I have a couple of the Mavs. Range is great, at least 100' even inside. The only issue with them is the probes. You can kill them by looking at them funny. I got the Thermoworks Bluetherm Duo a couple of weeks ago. After 6 smokes I am hooked. Probes are standard K thermocouples so you can buy different types for different needs and they seem much mure durable than the Mavs. Range sucks like all BT devices, but what you get in functionality is worth it to me. I can set up different profiles and plot the temp gradient on my iPhone and send the data table to my PC. Expensive, but worth every penny to me.


----------



## jeromeking

With the IGrill, most come with 2 probes.  If you buy the ambient air probe, can you run all 3 at the same time??


----------



## bama bbq

jeromeking said:


> With the IGrill, most come with 2 probes.  If you buy the ambient air probe, can you run all 3 at the same time??



No. Only two probe ports are installed on the base unit so you can only use two probes.


----------



## mtiger10

I recently won an igrill and I have been unable to pair it with android phone. Seems to work fine with my iPad













20130920_174840.jpg



__ mtiger10
__ Sep 28, 2013


----------



## dirtsailor2003

mtiger10 said:


> I recently won an igrill and I have been unable to pair it with android phone. Seems to work fine with my iPad
> 
> 
> 
> 
> 
> 
> 
> 
> 
> 
> 
> 
> 
> 20130920_174840.jpg
> 
> 
> 
> __ mtiger10
> __ Sep 28, 2013



It is my understanding that the iGrill doesn't work with the Android platform.


----------



## jeromeking

Got my Mav in the mail and set it all up - The probe wires are only about 3.5' feet long.  Is this normal for the Mav?  Also, I have an upright gas smoker, where could I put the transmitter with wires this short - HELP

Thanks all


----------



## bama bbq

The mav probe wires come standard with the short cables.  There are optional cable that are longer.  I don't run gas so can't help you there.


----------



## cmayna

I have both the Mav ET-732 and igrill.   I get real poor wireless reception with the igrill.   Disconnects each time I enter my house.   Love the Maverick.


----------



## bama bbq

I've had good luck with my iGrill as well.  I have noticed that direct sunlight can cause the sending unit to get hot and quit sending.  To solve the problem I keep it in the shade. (I hammered a nail on the inner skirt of the side table I built where I hang the iGrill)  I haven't had any issues since I started doing that.

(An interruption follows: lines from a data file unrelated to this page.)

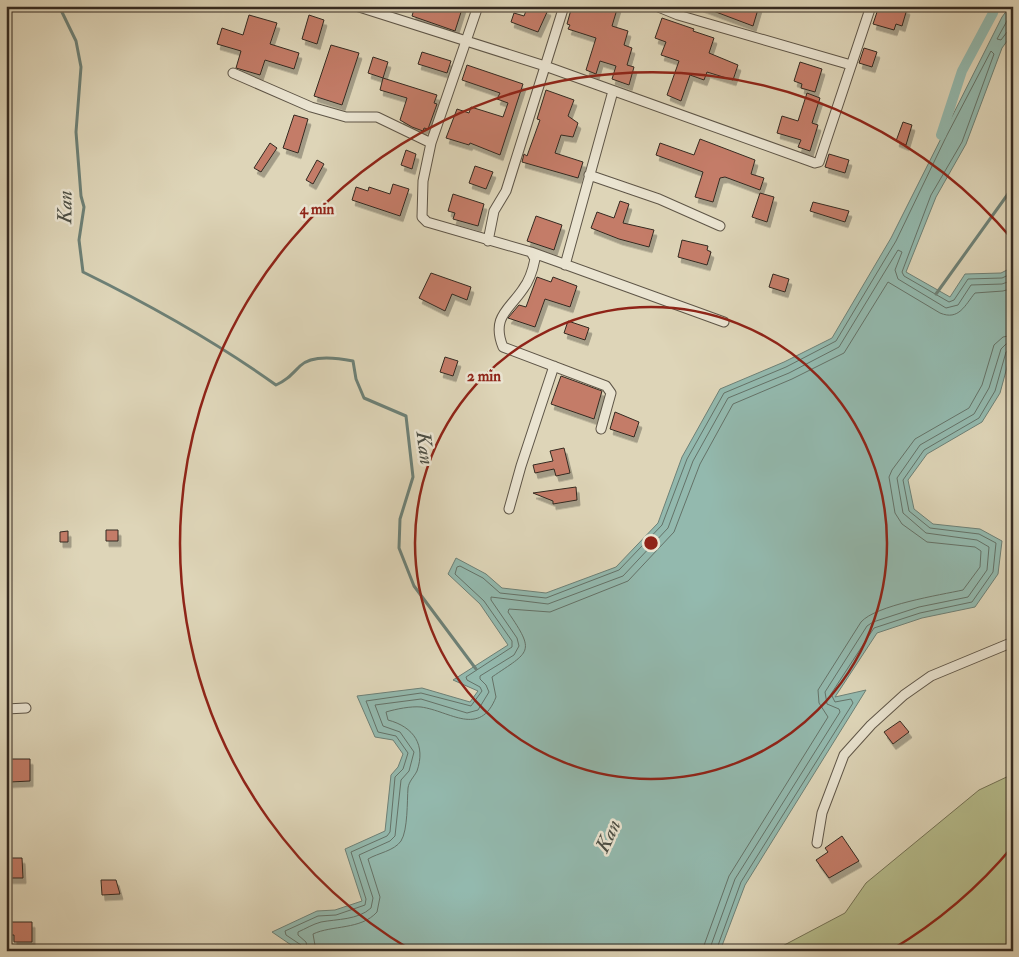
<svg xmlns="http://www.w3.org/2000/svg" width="1019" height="957" font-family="'IM FELL Double Pica',serif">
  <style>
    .green { fill: #b5bc8c; stroke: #747356 }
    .water { fill: #93b9ae; stroke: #6d8076 }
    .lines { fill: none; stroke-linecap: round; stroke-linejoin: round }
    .shore { stroke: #647268; stroke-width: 1 }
    .stream { stroke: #6d8076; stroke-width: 3 }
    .canal { stroke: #93b9ae; stroke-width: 10 }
    .building { fill: #c47c68; stroke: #342a21; filter: url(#shadow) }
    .street-casing { stroke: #5e5547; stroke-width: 11 }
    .street { stroke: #eae4d1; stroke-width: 9 }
    .ring { fill: none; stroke: #8f2418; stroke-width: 2.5 }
    .labels { text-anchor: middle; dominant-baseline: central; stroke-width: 5; stroke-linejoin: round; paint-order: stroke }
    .water-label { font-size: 20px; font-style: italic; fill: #4c4e44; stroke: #eae4d1 }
    .centre { fill: #8f2418; stroke: #eae4d1; stroke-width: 2.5 }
    .ring-label { font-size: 15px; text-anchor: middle; font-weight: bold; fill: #8f2418; stroke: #eae4d1; stroke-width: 5; stroke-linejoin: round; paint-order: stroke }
  </style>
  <defs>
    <filter id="shadow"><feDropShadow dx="3" dy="5.5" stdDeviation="0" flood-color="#0004"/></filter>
  </defs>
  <rect width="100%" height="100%" fill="#ded5b8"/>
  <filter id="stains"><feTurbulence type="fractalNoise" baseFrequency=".004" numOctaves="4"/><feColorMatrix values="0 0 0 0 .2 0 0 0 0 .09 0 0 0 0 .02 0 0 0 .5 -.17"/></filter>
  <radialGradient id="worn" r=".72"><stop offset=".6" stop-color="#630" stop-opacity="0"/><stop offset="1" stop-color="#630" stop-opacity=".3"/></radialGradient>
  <path class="green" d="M 1013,774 L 1013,948 L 1009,951 L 773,951 L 845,913 L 866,883 L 979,790 Z"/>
  <path class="water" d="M 1010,6 L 1013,6 L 1013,33 L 1002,48 L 966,144 L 936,197 L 906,272 L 950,297 L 965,274 L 1001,273 L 1013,267 L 1013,345 L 1000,393 L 982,422 L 927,454 L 908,480 L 914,509 L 933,524 L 980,529 L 1002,541 L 998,574 L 975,607 L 922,618 L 877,633 L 835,697 L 866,690 L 745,885 L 720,951 L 300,951 L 272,932 L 317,911 L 335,910 L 362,901 L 345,849 L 385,831 L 391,775 L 398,767 L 403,754 L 393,740 L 375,737 L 357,696 L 422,688 L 470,702 L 478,691 L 453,680 L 508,645 L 480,604 L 448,574 L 456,558 L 486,574 L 502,588 L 546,593 L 616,567 L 658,523 L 682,457 L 720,389 L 784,362 L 832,338 L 891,238 L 1002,17 Z"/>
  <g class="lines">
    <path class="shore" d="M 1013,10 L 997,39 L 1001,40 L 1007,32 L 1013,30
      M 302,951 L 301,945 L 286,935 L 285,931 L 318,916 L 336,915 L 365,905 L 366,899 L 351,852 L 387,836 L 390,832 L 395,777 L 403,769 L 408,753 L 396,736 L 378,732 L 366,701 L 421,693 L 471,706 L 482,691 L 480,687 L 467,680 L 466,677 L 512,647 L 512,641 L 484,601 L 455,574 L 457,567 L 460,566 L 483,578 L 500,593 L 546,598 L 619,570 L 662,525 L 687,459 L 724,393 L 786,367 L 836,341 L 896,241 L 946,137 L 991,51 L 994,54 L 962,142 L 931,195 L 902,272 L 904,276 L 949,302 L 954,300 L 968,279 L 1002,278 L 1013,273
      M 308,951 L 306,942 L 298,935 L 298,932 C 305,929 313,924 321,922 C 337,919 358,920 371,908 L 373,898 L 359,855 L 390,841 L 395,836 L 401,780 L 409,771 L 414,752 L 400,732 L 383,726 L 375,705 L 421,699 L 467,713 L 478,710 L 489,692 L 486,685 L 480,679 L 480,676 L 514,655 L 519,646 L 517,638 L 491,600 L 491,597 L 548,604 L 623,576 L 668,528 L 693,461 L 728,398 L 789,373 L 839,347 L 898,250 L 902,252 L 895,270 L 898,279 L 946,308 L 958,305 L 971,285 L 1002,284 L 1013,280
      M 316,951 L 313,934 C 332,925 361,930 377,912 L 380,897 L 368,859 C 378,853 394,851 401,841 C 408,830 407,801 408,788 C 409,781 414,777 417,771 C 426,745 414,727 388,720 L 386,712 C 396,709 411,706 421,707 C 450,711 480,738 496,697 L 492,677 C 530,651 536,653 508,612 L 509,609 L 550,612 L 628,581 L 674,532 L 700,464 L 733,404 L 792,379 L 844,353 L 888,282 L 940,313 C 959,321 965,305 975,293 L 1003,291 L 1013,288
      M 702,951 L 729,876 L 828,717 L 819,703 L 818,690 L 861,622 C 876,605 940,595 963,590 L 980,567 L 981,551 L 975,547 L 927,542 L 902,524 L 895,513 L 889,477 L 892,470 L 915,439 L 969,408 L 982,385 L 994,345 L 1003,337 L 1013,335
      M 709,951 L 735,879 L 840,712 L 839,709 L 827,704 L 825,692 L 867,626 L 873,622 L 919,607 L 968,597 L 987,570 L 989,547 L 977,540 L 926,533 L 903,513 L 897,478 L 920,445 L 974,414 L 989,388 L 1001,349 L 1006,344 L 1013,342
      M 716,951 L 741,882 L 853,703 L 851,699 L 835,702 L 831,694 L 874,628 L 920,613 L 972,602 L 993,572 L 996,543 L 979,534 L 930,528 L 909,511 L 903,480 L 924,450 L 979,418 L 995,391 L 1006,352 L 1013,349"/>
    <path class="stream" d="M 59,6 L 76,41 L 81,67 L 76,132 L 81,196 L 84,207 L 79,240 L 83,272 C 150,305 216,342 276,385 C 287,380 291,375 300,366 C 312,354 338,358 353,361 L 356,379 L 364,398 L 406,416 L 413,477 L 400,519 L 399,548 L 414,586 L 476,669
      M 936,294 L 1013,187"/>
    <path class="canal" d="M 941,135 L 962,71 L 993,13 L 995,6"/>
  </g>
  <path class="building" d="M 415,6 L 463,6 L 455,31 L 412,16 Z
    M 528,6 L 539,6 L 548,10 L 538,32 L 511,22 L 514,13 L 524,16 Z
    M 572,6 L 618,6 L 612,26 L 628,31 L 624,45 L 632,48 L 627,65 L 634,67 L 629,85 L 612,79 L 616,66 L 600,61 L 596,74 L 586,70 L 596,38 L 568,29 L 570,25 L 567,24 Z
    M 700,6 L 759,6 L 753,26 Z
    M 879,6 L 899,6 L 907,9 L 902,26 L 896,24 L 894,30 L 873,24 Z
    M 249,15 L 277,23 L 270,44 L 299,53 L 294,69 L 265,60 L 260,75 L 236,68 L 241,51 L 217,44 L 222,28 L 243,35 Z
    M 309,15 L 324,20 L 317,44 L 302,39 Z
    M 662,18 L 694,29 L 693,31 L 714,38 L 709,53 L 738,65 L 733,80 L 707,72 L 704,80 L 690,75 L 681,101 L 667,95 L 679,61 L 661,55 L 666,42 L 655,38 Z
    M 331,45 L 359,53 L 342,105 L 314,96 Z
    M 864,48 L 877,52 L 872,67 L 859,63 Z
    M 422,52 L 451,61 L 447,73 L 418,64 Z
    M 373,57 L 388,62 L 383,78 L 368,73 Z
    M 800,62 L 822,69 L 815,92 L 801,88 L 802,84 L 794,81 Z
    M 467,65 L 523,84 L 500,155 L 470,143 L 469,145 L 446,138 L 457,109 L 469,113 L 471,107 L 503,117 L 508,103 L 497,99 L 500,93 L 462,80 Z
    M 383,78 L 437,95 L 434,103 L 437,104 L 428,129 L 424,128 L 423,131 L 412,127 L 400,120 L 407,98 L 380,90 Z
    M 546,90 L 574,100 L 568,116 L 578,123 L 573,137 L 561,135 L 555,153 L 583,162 L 578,178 L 522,162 L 524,154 L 527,156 L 540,120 L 537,119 Z
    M 807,93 L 820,98 L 812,123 L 818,125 L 810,151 L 798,147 L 801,140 L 777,133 L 782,116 L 798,121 Z
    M 294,115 L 308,119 L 298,153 L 283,148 Z
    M 903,122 L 912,125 L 906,145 L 896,141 Z
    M 700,139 L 755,160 L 751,174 L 764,178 L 760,190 L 725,177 L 720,178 L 713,202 L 695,197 L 703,172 L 656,155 L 660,143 L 694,155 Z
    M 270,143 L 277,148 L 261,172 L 254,168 Z
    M 406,150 L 416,154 L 412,169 L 401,165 Z
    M 829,154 L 849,160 L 845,173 L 825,167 Z
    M 317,160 L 324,164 L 313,184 L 306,180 Z
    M 475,166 L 493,172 L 486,189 L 469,183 Z
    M 393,184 L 409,189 L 400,216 L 352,200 L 356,187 L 368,191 L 369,187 L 390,194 Z
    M 760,193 L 774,197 L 767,222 L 752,217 Z
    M 453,194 L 484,204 L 478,226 L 453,219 L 455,213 L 448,211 Z
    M 620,201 L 629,204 L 623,223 L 654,230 L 649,247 L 619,239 L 591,228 L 597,212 L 614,218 Z
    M 813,202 L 849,211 L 845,222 L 810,211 Z
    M 536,216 L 562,225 L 554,250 L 527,241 Z
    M 682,240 L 708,246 L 707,250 L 711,252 L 707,265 L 678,257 Z
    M 431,273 L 471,287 L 467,300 L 452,294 L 445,311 L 419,298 Z
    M 773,274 L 789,279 L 785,292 L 769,287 Z
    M 537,277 L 551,282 L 553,277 L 577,286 L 570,307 L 545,299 L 535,327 L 508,318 L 519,305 L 526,307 Z
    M 568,321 L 589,328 L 585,340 L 564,333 Z
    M 445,357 L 458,361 L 453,376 L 440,372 Z
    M 561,376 L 602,391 L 594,419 L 551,404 Z
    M 615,412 L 639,422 L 634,437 L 610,429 Z
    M 564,448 L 570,473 L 556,476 L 554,469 L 535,473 L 533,465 L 553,461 L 550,451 Z
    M 576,487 L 577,500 L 553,504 L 553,501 L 533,493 Z
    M 106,530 L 118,530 L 118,541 L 106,541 Z
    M 68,531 L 68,542 L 60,542 L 60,532 Z
    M 900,721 L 909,732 L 893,744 L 884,732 Z
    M 6,759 L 30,759 L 30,781 L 10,782 L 10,769 L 6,769 Z
    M 842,836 L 859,861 L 829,878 L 816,860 L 828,852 L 825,848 Z
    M 6,858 L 22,858 L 23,878 L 8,878 Z
    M 101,880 L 116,880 L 120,894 L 102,895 Z
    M 9,922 L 32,922 L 32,942 L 14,942 L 14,935 L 9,935 Z"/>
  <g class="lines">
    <g class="street-casing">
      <path id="street" d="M 356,6 L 545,66 L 815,163 L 819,162 L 871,6
        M 478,6 L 431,143 L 423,181 L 422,217 L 427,222 L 531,252 L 724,322
        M 656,6 L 678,15 L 851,65
        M 233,73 L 311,107 L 346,117 L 377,117 L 431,143
        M 589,175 L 659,199 L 720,226
        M 488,241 L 494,211 L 506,191 L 564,6
        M 531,252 L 535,259 C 533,269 530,280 523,289 C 509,310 491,317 503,347 L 606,386 L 611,393 L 601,429
        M 565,265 L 613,91
        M 509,509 L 521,466 L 554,366
        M 6,709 L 26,708
        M 817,843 L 822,813 L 844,755 L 871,725 L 904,695 L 931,676 L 1013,642"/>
    </g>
    <use href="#street" class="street"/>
  </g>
  <g class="ring">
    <circle cx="651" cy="543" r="236"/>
    <path d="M1013 846A472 472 0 0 1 891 950M411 950A472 472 0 1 1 1013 240"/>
  </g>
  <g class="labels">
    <g class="water-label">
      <text transform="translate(65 207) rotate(-89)">Kan</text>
      <text transform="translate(425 448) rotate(83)">Kan</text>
      <text transform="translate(608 836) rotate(-65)">Kan</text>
    </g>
  </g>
  <circle cx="651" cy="543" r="8" class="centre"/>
  <g class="ring-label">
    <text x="317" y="214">4 min</text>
    <text x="484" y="381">2 min</text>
  </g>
  <rect width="1019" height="957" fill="none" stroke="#ded5b8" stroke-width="25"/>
  <rect x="8" y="8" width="1004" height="942" fill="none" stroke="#342a21" stroke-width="2.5"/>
  <rect x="12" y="12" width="994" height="932" fill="none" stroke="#342a21"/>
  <rect width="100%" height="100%" filter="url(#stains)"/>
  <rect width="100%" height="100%" fill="url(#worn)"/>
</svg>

I've also noticed the iPhone uses the battery up pretty quick when paired with the iGrill.  I keep the iPhone plugged in while using the iGrill to solve that issue.

I am using it as I type to monitor my jerky cook right now.

Here's a graph from a 15 hour cook yesterday with no iGrill issues:













15 hr cook.jpg



__ bama bbq
__ Oct 3, 2013


----------



## dirtsailor2003

Bama BBQ said:


> I've had good luck with my iGrill as well.  I have noticed that direct sunlight can cause the sending unit to get hot and quit sending.  To solve the problem I keep it in the shade. (I hammered a nail on the inner skirt of the side table I built where I hang the iGrill)  I haven't had any issues since I started doing that.
> 
> I've also noticed the iPhone uses the battery up pretty quick when paired with the iGrill.  I keep the iPhone plugged in while using the iGrill to solve that issue.
> 
> Here's a graph from a 15 hour cook with no iGrill issues:
> 
> 
> 
> 
> 
> 
> 
> 
> 
> 
> 
> 
> 
> 15 hr cook.jpg
> 
> 
> 
> __ bama bbq
> __ Oct 3, 2013


I haven't noticed a heat issue, but I have noticed the iPhone battery issue. OF course ever since one of the last updates to my iPhone the battery doesn't last as long as it used to. I think that to date the iGrill has the best alarm features. I really like being able to set the range alarms for watching the smoker. Being able to program the alarms for whatever you want is nice too.


----------



## ooloncoluphid

The iGrill works with Android, but it's not a very good device in my opinion. Range is terrible, and mine locked up a few times and required me to pull all the batteries out.


----------